Der Bote eines Auftraggebers will vom Künstler wissen: „Wo ist der bestellte Drache?“ Der Meister antwortet: „Sobald ich ihn vollendet hatte, ist er davongeflogen.“
Drachen gibt es im Trickfilm „Miss Hokusai“ auch ganz kleine: Eine Libelle umschwirrt einen Kinderkopf, große Augen folgen ihrem Tänzchen, dann wechselt die Perspektive, wir sind das Kind, das die Libelle in den Himmel steigen sieht, woraufhin der Blickwinkel ein letztes Mal vertauscht wird. Zuletzt sind wir das schöne Tier, und das Kind stürzt unter uns in die Tiefe.

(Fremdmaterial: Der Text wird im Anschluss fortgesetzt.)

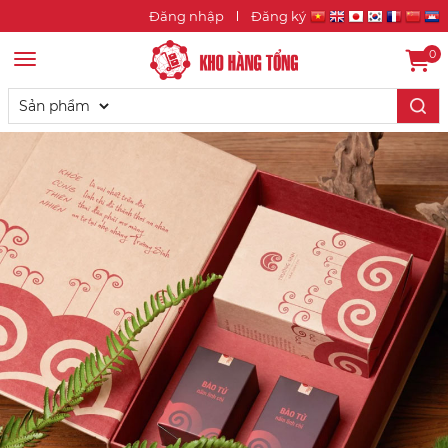
Đăng nhập
Đăng ký
0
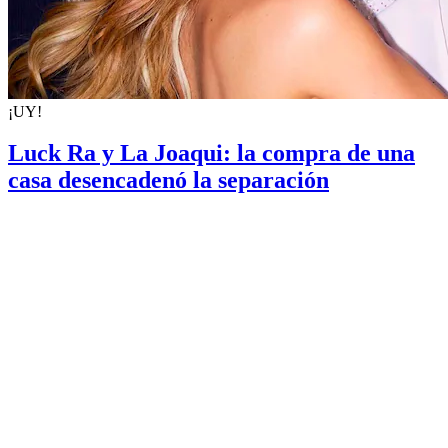
¡UY!
Luck Ra y La Joaqui: la compra de una
casa desencadenó la separación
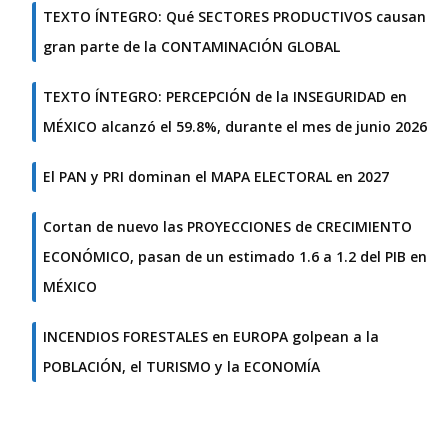
TEXTO ÍNTEGRO: Qué SECTORES PRODUCTIVOS causan
gran parte de la CONTAMINACIÓN GLOBAL
TEXTO ÍNTEGRO: PERCEPCIÓN de la INSEGURIDAD en
MÉXICO alcanzó el 59.8%, durante el mes de junio 2026
El PAN y PRI dominan el MAPA ELECTORAL en 2027
Cortan de nuevo las PROYECCIONES de CRECIMIENTO
ECONÓMICO, pasan de un estimado 1.6 a 1.2 del PIB en
MÉXICO
INCENDIOS FORESTALES en EUROPA golpean a la
POBLACIÓN, el TURISMO y la ECONOMÍA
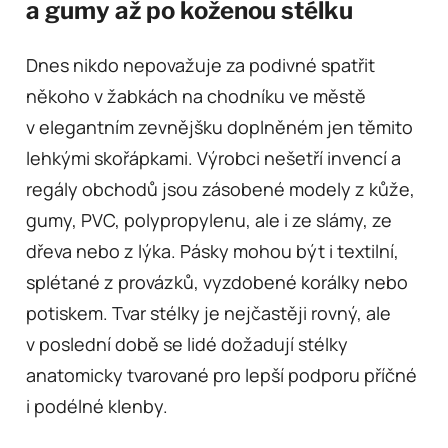
a gumy až po koženou stélku
Dnes nikdo nepovažuje za podivné spatřit
někoho v žabkách na chodníku ve městě
v elegantním zevnějšku doplněném jen těmito
lehkými skořápkami. Výrobci nešetří invencí a
regály obchodů jsou zásobené modely z kůže,
gumy, PVC, polypropylenu, ale i ze slámy, ze
dřeva nebo z lýka. Pásky mohou být i textilní,
splétané z provázků, vyzdobené korálky nebo
potiskem. Tvar stélky je nejčastěji rovný, ale
v poslední době se lidé dožadují stélky
anatomicky tvarované pro lepší podporu příčné
i podélné klenby.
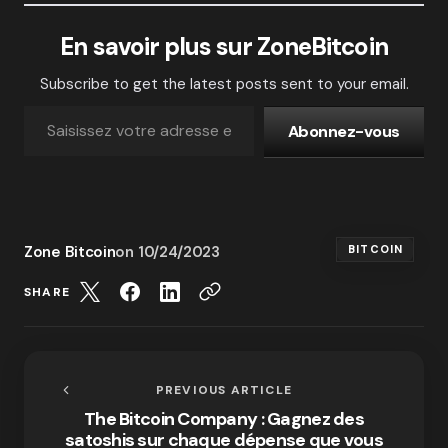
En savoir plus sur ZoneBitcoin
Subscribe to get the latest posts sent to your email.
Abonnez-vous
Zone Bitcoin
on
10/24/2023
BITCOIN
SHARE
PREVIOUS ARTICLE
The Bitcoin Company : Gagnez des
satoshis sur chaque dépense que vous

Der erfahrene und feinfühlige Regisseur Keiichi Hara hat „Miss Hokusai“ nach einem Drehbuch der Szenaristin Miho Maruo gedreht, das wiederum auf dem Manga „Sarusuberi“ der Künstlerin Hinako Sugiura basiert. Es geht darin unter anderem um Katsushika Hokusai, einen der größten Künstler Japans, der im achtzehnten und neunzehnten Jahrhundert lebte. Schon die Eröffnungsszene versammelt sehr verschiedene Schauwerte aus sehr verschiedenen Kunstepochen: Erst wird mit einem Besen auf eine riesige Papierfläche gemalt, danach mit einem haarfeinen Pinselchen auf ein Reiskorn, dann setzt klassische Folienanimation eine Stadtszene im alten Edo (heute Tokio) ins Bild, und schließlich öffnet die Kamera einen weiten Horizont, vor dem sich eine Brücke so pixelglitzernd im Wasser spiegelt, wie’s nur Computergraphik simulieren kann.
Diese bezaubernd müde Anmut
Sehr selten erstarrt die Optik des Films im Zitat, etwa aus schuldigem Respekt vor Hokusais berühmten Kräuselwellenschaumkronen. Dem Mann selbst begegnet man hier hingegen nicht übertrieben ehrfürchtig - die Heldin des Films, seine Tochter O-Ei, sagt von ihm, er rauche nicht, er trinke nicht, aber da er unter anderem erotische Kunst erschaffe, sei wohl anzunehmen, dass er zumindest die Frauen möge (wer japanische Comics und Trickfilme, also Manga und Anime, liebt, weiß auch, dass ein sehr bekanntes Hokusai-Tintenfischbild zu den Quellen heutiger Hentai-Ferkeleien, insbesondere des Subgenres „Tentakelporno“, zählt).
O-Ei ist eine überaus anziehende Figur, mit starken Wangenknochen und buschigen Augenbrauen, ein bei der Arbeit erworbener Tuschefleck auf der Wange schmückt sie süßer als die raffinierteste Schminke. Beim Rennen stößt sie Atemdampfwolken aus, ansonsten ist ihr Mund meistens ein bisschen schief, weil sie entweder lächelt oder etwas missbilligt. Wenn sie isst, bewegt sich die Unterlippe wie eine Raupe, die Richtung Sonne krabbelt. Ist O-Ei erschöpft, dann legt sie den Kopf auf die Knie, bezaubernd müde Anmut. Der Film schenkt ihr die vorsichtige Andeutung einer Liebesgeschichte, dezent wie der Duft von Haaröl, und mutet ihr eine chininbittere Tragödie zu.
Irrwege des Effektkinos
Beides ist eingebettet in Bild- und Tonräume aus eleganten Linien, raffinierten Tönen, kräftigen Farben, es rascheln schwere Roben, Menschenmengen murmeln, Feuer prasselt, Schnee knirscht unter Sandalensohlen, und die winzigen Flügel der Motten, die um eine Papierlaterne taumeln, flattern so gerade noch hörbar.